Pricing: Tied vs Untied

The freehouse GP here is a very healthy 70.5%… but the poor old Greene King pub is only at 50%. Keep in mind that these are pretty much extremes and there is a range between them, and then things differ again per beer and per pub.

The GP as a % versus “margin” in £ is important because punters generally only go out with so much £ in their pocket. Most people are living within a finite budget when it comes to luxuries like having a pint. The freehouse is making more per average customer. If the tied pub want to achieve similar profits it has to sell more volume (be larger, be in a better location) and/or shift other products – i.e. turn into a gastropub. Or maybe it can get by just fine as a wet-led pub simply making less profit… like I said before, every business situation is unique.

So that’s GP – and GP compared for tied and untied pubs. Now I get to the next core point of this blog-post: what does this mean for “craft beer” and why does my pint of Beavertown Gamma Ray cost me six bloody quid?!

Great tasty beer costs more. I won’t try to explain why – there are plenty of debates about how reasonably, or not, it is priced.

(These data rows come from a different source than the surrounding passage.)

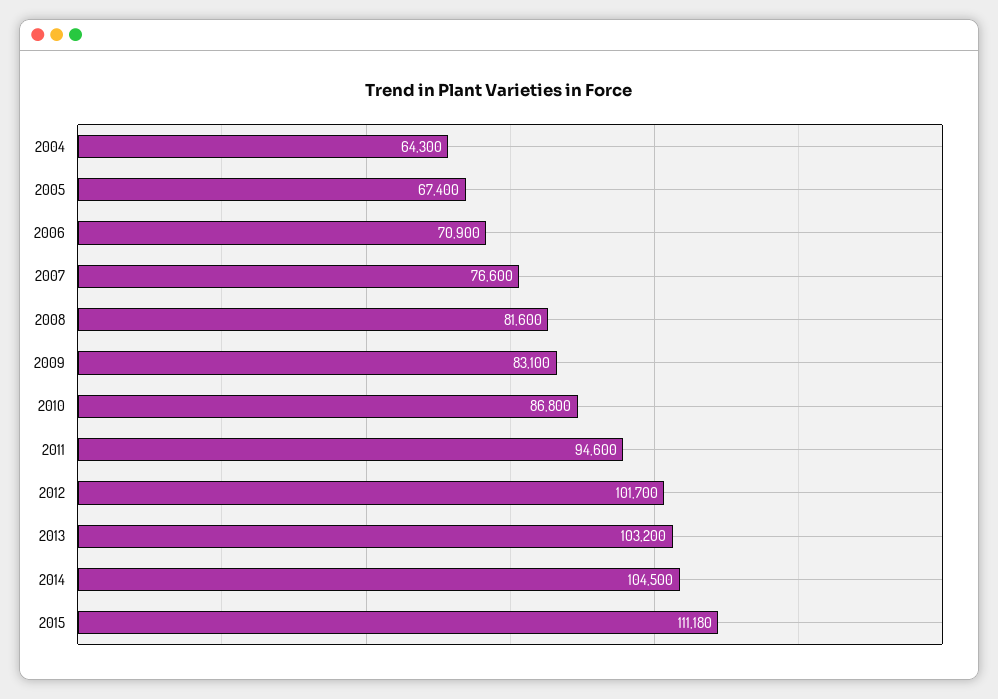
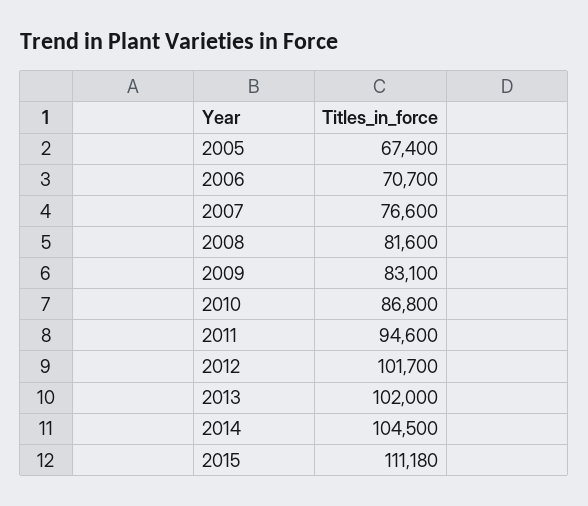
  {
-   "2004": 64300,
    "2005": 67400,
-   "2006": 70900,
+   "2006": 70700,
    "2007": 76600,
    "2008": 81600,
    "2009": 83100,
    "2010": 86800,
    "2011": 94600,
    "2012": 101700,
-   "2013": 103200,
+   "2013": 102000,
    "2014": 104500,
    "2015": 111180
  }

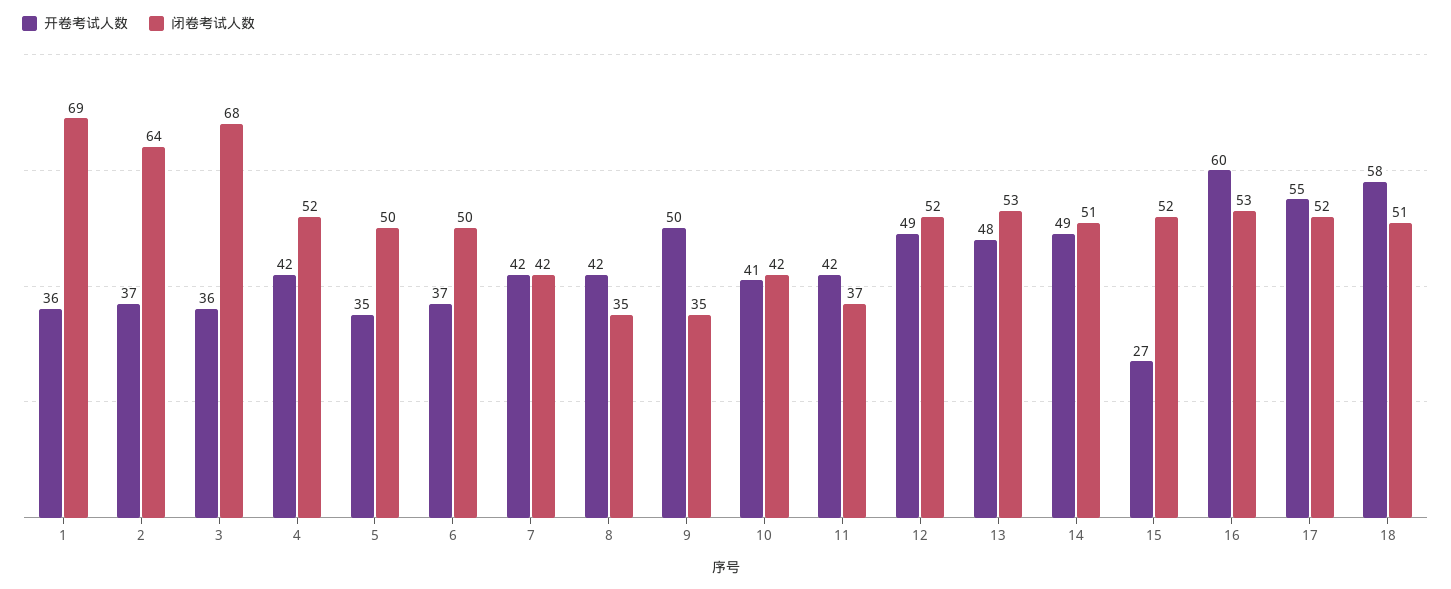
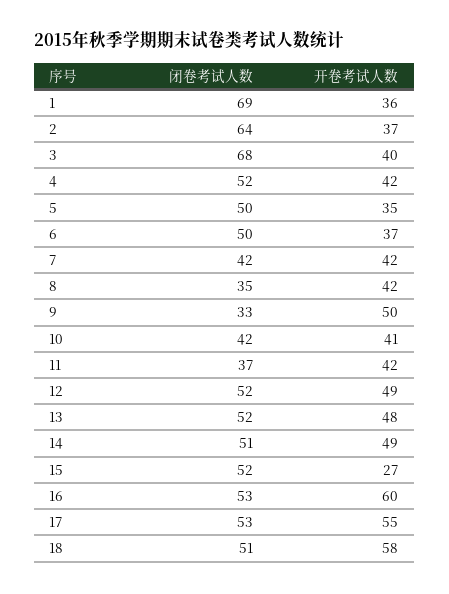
  {
    "开卷考试人数": {
      "1": 36,
      "2": 37,
-     "3": 36,
+     "3": 40,
      "4": 42,
      "5": 35,
      "6": 37,
      "7": 42,
      "8": 42,
      "9": 50,
      "10": 41,
      "11": 42,
      "12": 49,
      "13": 48,
      "14": 49,
      "15": 27,
      "16": 60,
      "17": 55,
      "18": 58
    },
    "闭卷考试人数": {
      "1": 69,
      "2": 64,
      "3": 68,
      "4": 52,
      "5": 50,
      "6": 50,
      "7": 42,
      "8": 35,
-     "9": 35,
+     "9": 33,
      "10": 42,
      "11": 37,
      "12": 52,
-     "13": 53,
+     "13": 52,
      "14": 51,
      "15": 52,
      "16": 53,
-     "17": 52,
+     "17": 53,
      "18": 51
    }
  }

All I’ll say is the brewers I know brewing what I think of as awesome craft beer are mostly working at capacity and expanding. Textbook supply-vs-demand means they can command a higher price for their product – within reason. Flavour is a factor, ingredients, and quality – but big factors are also fashion and brand… the best have all of these right. These folk haven’t founded a brewery with the aim of competing in the lowest-common-denominator end of the market. If this craft beer also happens to be in keg it’ll cost even more per pint, another debate to be had (and has been had) elsewhere.

In my opinion Beavertown stuff is reasonably priced, in the grand scheme of mid-5%s kegged craft beers. A pub will be typically paying anything between £85 and £100 for 30 litres of this lush 5.4% beer – depending on location, volume, and supply chain. For some calculations below we’ll pick £95 for a 1-off keg purchase in a very craft-keg-rotation-happy bar. This is to compare to the same bar buying any one of a dozen mid-3%s local bitters at £60 for a firkin.

We’ll say you get 52 pints out of a Gamma Ray keg, so a pint is costing £1.83 – more even than the pint of *tied* Greene King IPA (£1.42). But at £6 per pint the GP the pub is making on this beer is 63.5%. Most freehouse crafty places I know are aiming for the 65-70% GP range. They’ll cut a bit from target GP selling Gamma Ray at around £6 but balance this out by selling a “craft lager” at £4.50-£5.00 and higher GP (in the 70-75% range).

But, the punter says, a 70% GP pub selling a 3.6% 20th-century-IPA (brown bitter) is only making £1.88 from my pint – but this craft beer bar is making £3.18 from my 5.4% new-wave IPA… the profiteering SCUM! Fuck’em!

It doesn’t work like that. Going back to my point of punters with only so much £ in their pocket. Their limited beer cash might get them 4 pints of bitter or 3 two-third glasses of modern-IPA. Either way your business needs its target cut of their precious limited £… and in the above numbers a freehouse will make £7.24 out of the £12.80 worth of bitter and £6.36 out of the £12 worth of modern-IPA. (In the graphic below we’ve assumed the lowest brewery duty rate, but it isn’t really going to make a lot of difference which rate is involved.)

Pricing: Keg vs Cask

So, at £6 per-pint the pub has just given you a discount on some pretty lush IPA.

That’s GP for you. And why you really cannot think a £60 firkin of 3.6% brown bitter ought to sell for a very similar per-pint price as a £95 keg of 5.4% hoppy modern IPA.

Check my working… hopefully I’ve got all the above correct. Here’s the spreadsheet to go with this post.

Whether the keg of modern hoppy IPA ought to be £95 is a trickier debate… but that’s the price and your choice is to have that beer at that price, or some other beer at a lower price. My experience of “cheap” keg IPAs so far has not been excellent, but there is some good stuff on the market at prices down to around £85 I think. Below that it mostly starts to get a bit suspect.